Bugün ise Kurumsal Yönetim anlayışının ülkemizde yaygınlaşmasını hedefleyen kurumlar ile
işbirliği içinde çalışmanın mutluluğunu yaşıyoruz. Bu kapsamda, sizlere gelecek dönemde gerçekleştireceğimiz önemli bir projeden bahsetmek istiyorum.
Bildiğiniz gibi ülkemiz şirketlerinin büyük bir kesimini aile şirketleri oluşturmakta. Aile şirketlerimizin yaşam çizgilerini uzatmak, ikinci ve üçüncü kuşaklara devrolmalarını sağlayabilmek ve özellikle rekabet güçlerini arttırabilmek adına kurumsal yönetim yaklaşımı tartışılmaz şekilde önemini koruyor. Ancak, bu yaklaşımın içselleştirilmesi elbette şirketlerimiz için bilinen konfor alanlarının dışına çıkmayı, yeni bir bakış açısını kazanabilmeyi gerektiriyor.
Bizler de Sivil Toplum Kuruluşları olarak üzerimize düşen görevi gerçekleştirmek için gelecek dönem faaliyetlerimizde „„Aile Şirketleri‟‟ne odaklı bir projeye yer vereceğiz.
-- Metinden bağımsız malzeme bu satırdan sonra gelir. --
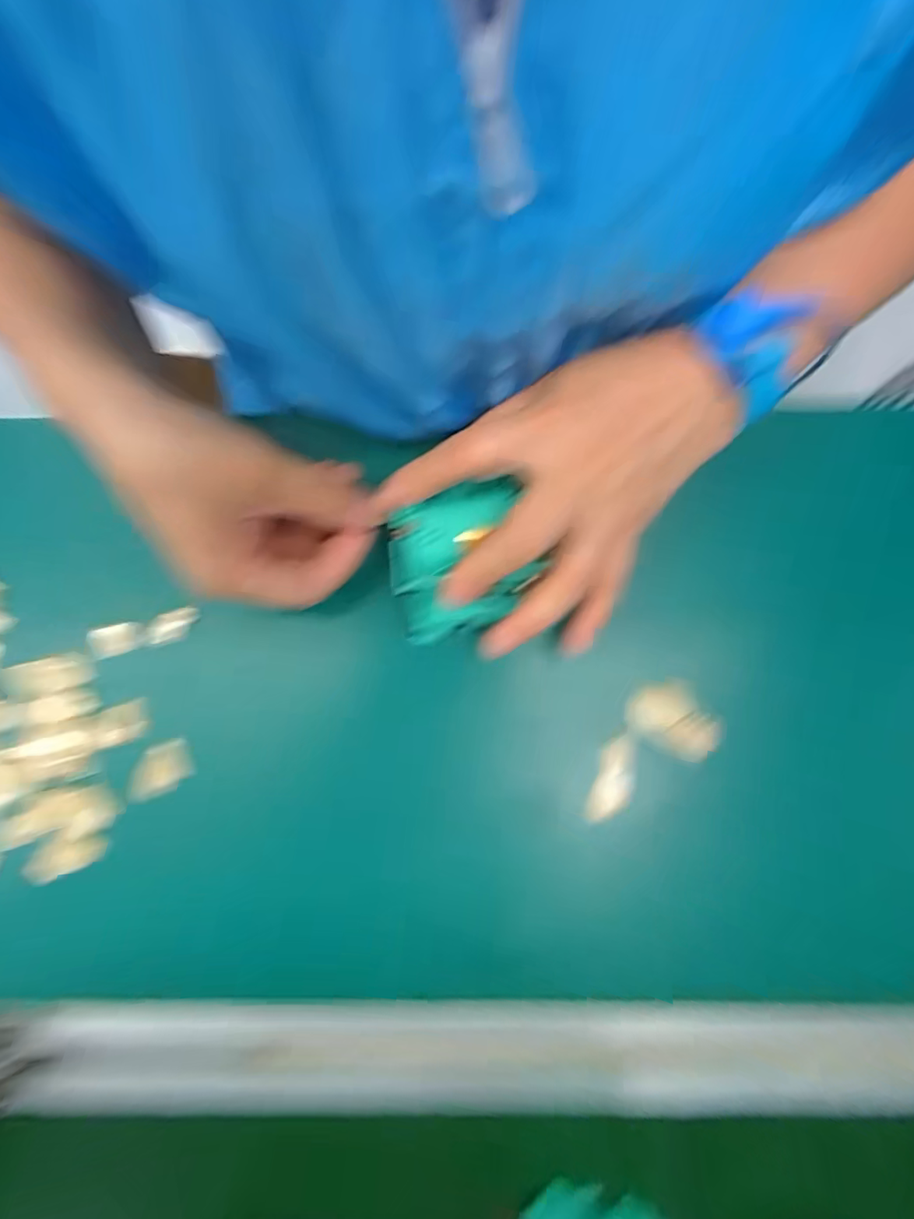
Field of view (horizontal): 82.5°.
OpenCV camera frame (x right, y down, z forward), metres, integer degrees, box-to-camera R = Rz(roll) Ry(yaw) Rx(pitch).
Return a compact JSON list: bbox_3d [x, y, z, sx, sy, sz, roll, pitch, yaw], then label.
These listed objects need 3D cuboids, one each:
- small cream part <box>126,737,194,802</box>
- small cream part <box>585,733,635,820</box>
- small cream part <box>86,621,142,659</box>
[{"bbox_3d":[-0.149,0.080,0.259,0.027,0.006,0.024,-18,78,-2],"label":"small cream part"},{"bbox_3d":[0.078,0.083,0.257,0.018,0.005,0.043,18,79,5],"label":"small cream part"},{"bbox_3d":[-0.176,0.016,0.269,0.026,0.006,0.015,-19,78,-3],"label":"small cream part"}]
Bu kapsamda, TÜSİAD ve TKYD olarak TÜRKONFED ve TİDE‟nin de destekleri ile ilki İstanbul‟da olmak üzere, Kayseri, Gaziantep ve Ankara‟da, TKYD‟nin yıllardır gerçekleştirdiği Anadolu Seminerleri‟nde birlikte gerçekleştireceğiz.
4
Saygıdeğer Konuklar,
Sözlerime son verirken sizlere şu anda aramızda bulunan değerli konuşmacımız Mervyn King‟den konuşmamı özetleyen bir alıntı ile veda etmek istiyorum:
„„İyi kurumsal yönetim sadece kural ve düzenlemelere bağlanmakla değil, entelektüel dürüstlükle ilgilidir. Sermaye kaynakları bu şekilde iyi yönetim gösteren şirketlere yönelmektedir.‟‟
Beni dinlediğiniz için teşekkür eder, saygılarımı sunarım.